Your task: Could you gather every line in the rows below that contains the word "chart"?
*** Opening of Data shown ***
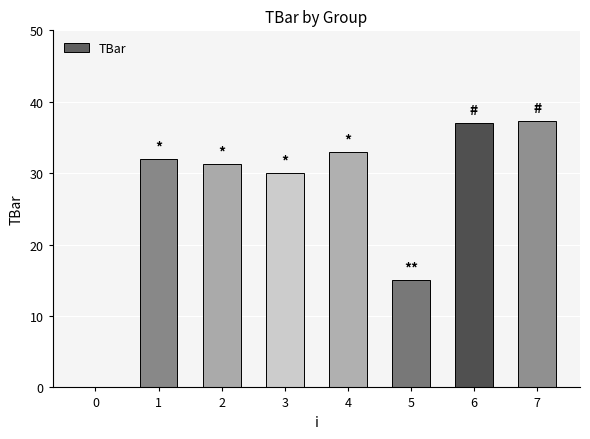

What is the sum of all values?

215.6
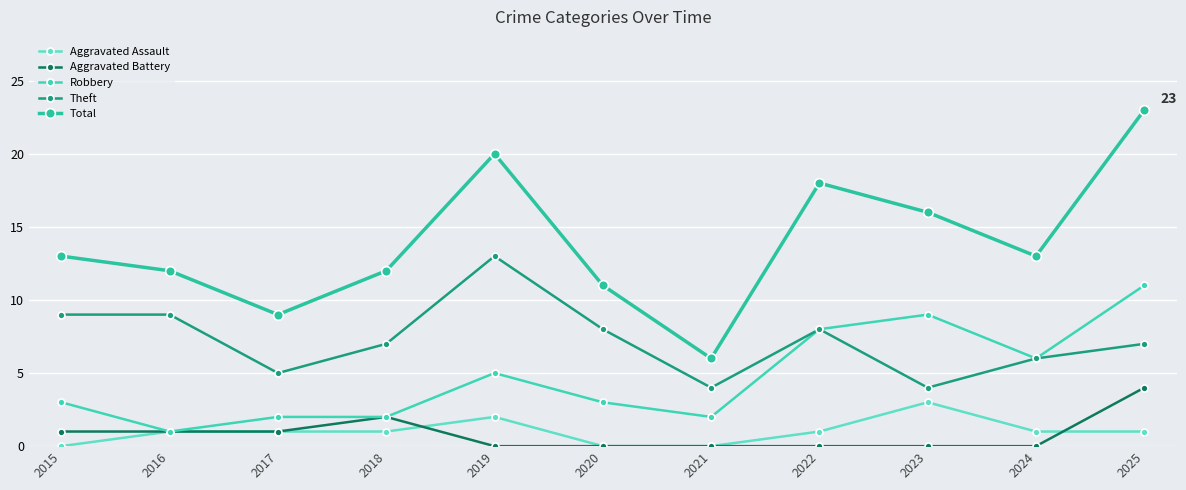

True or false: Aggravated Assault and Robbery intersect in this chart.

False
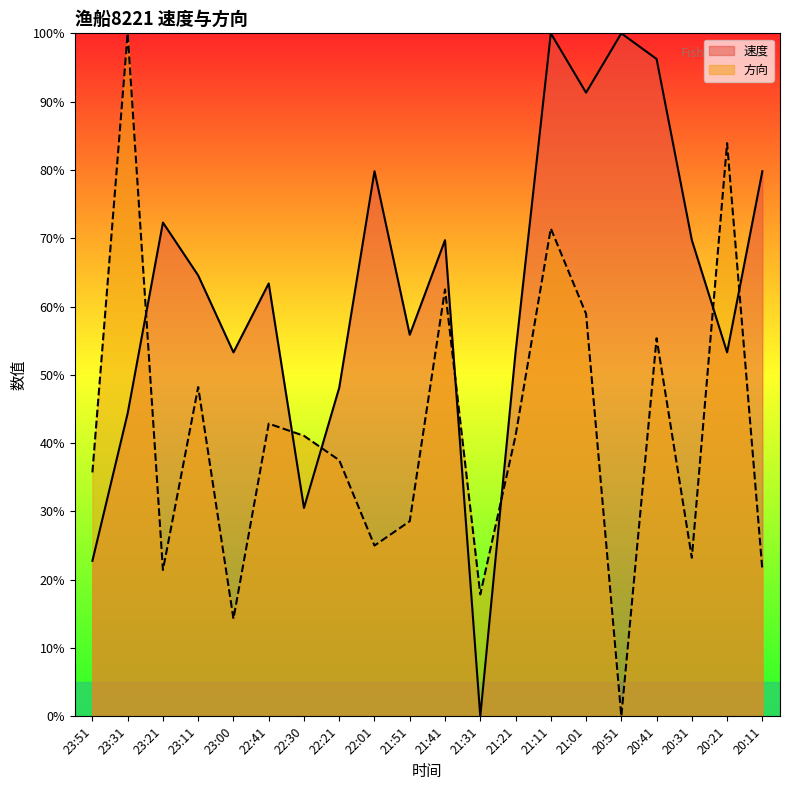

Reading left to right, list all the values displayed in this chart.

速度: 22.8	44.4	72.3	64.6	53.3	63.4	30.5	48.1	79.8	55.9	69.7	0.0	53.3	100.0	91.3	100.0	96.2	69.7	53.3	79.8
方向: 35.7	100.0	21.4	48.2	14.3	42.9	41.1	37.5	25.0	28.6	62.5	17.9	41.1	71.4	58.9	0.0	55.4	23.2	83.9	21.4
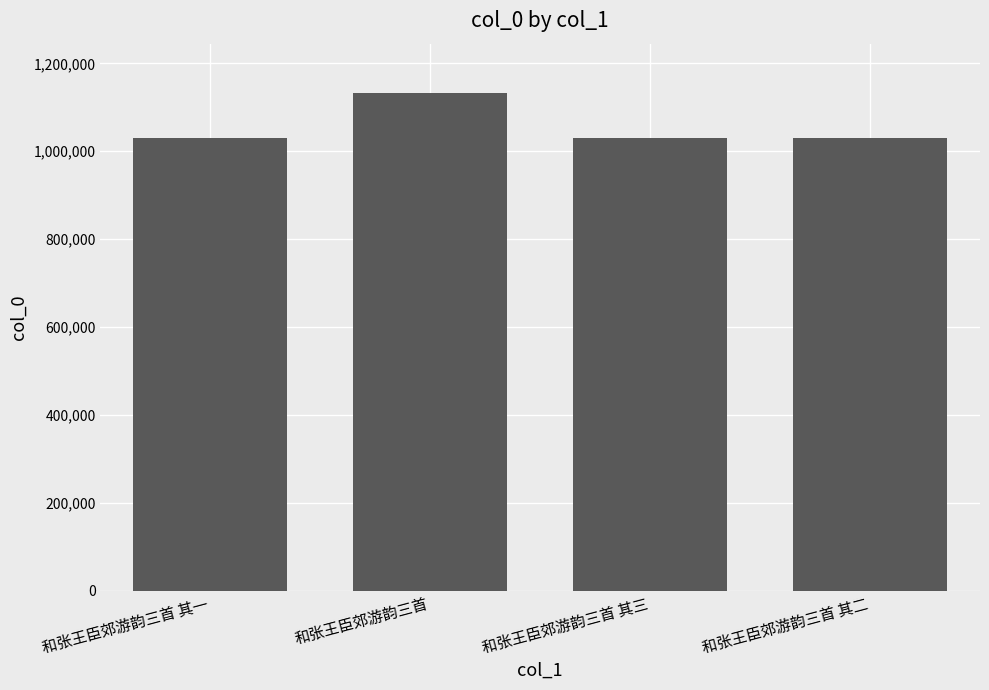

What is the average value?

1055324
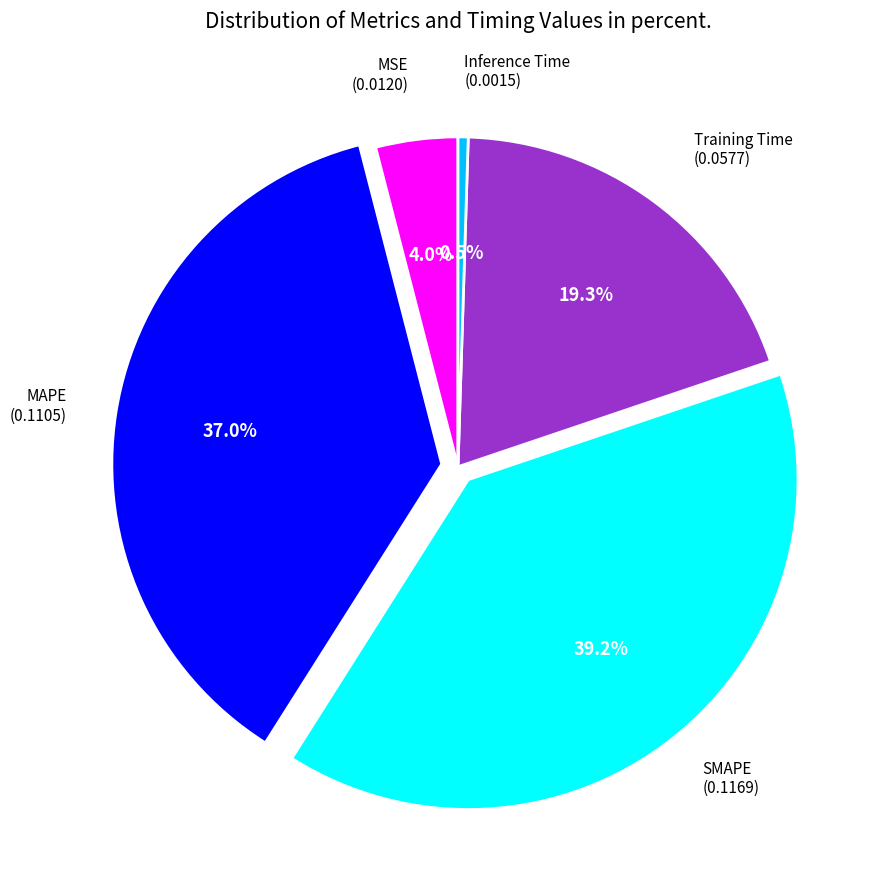

Is there any slice that represents more than half of the pie?

No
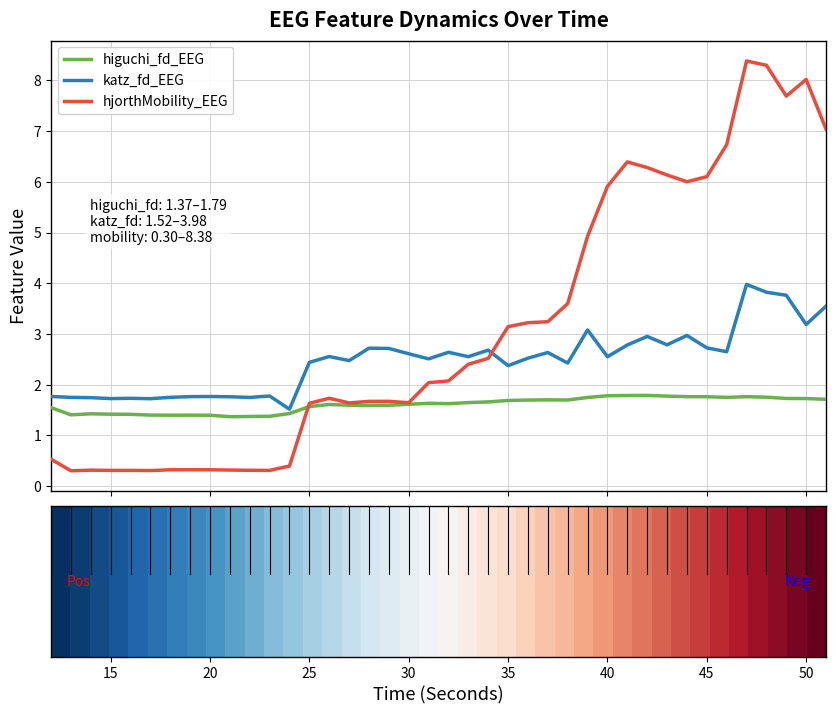

Which series has the largest total across all categories?

hjorthMobility_EEG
*** Close of Data shown ***
Task solution:
True or false: Aggravated Assault and Robbery intersect in this chart.
Reading left to right, list all the values displayed in this chart.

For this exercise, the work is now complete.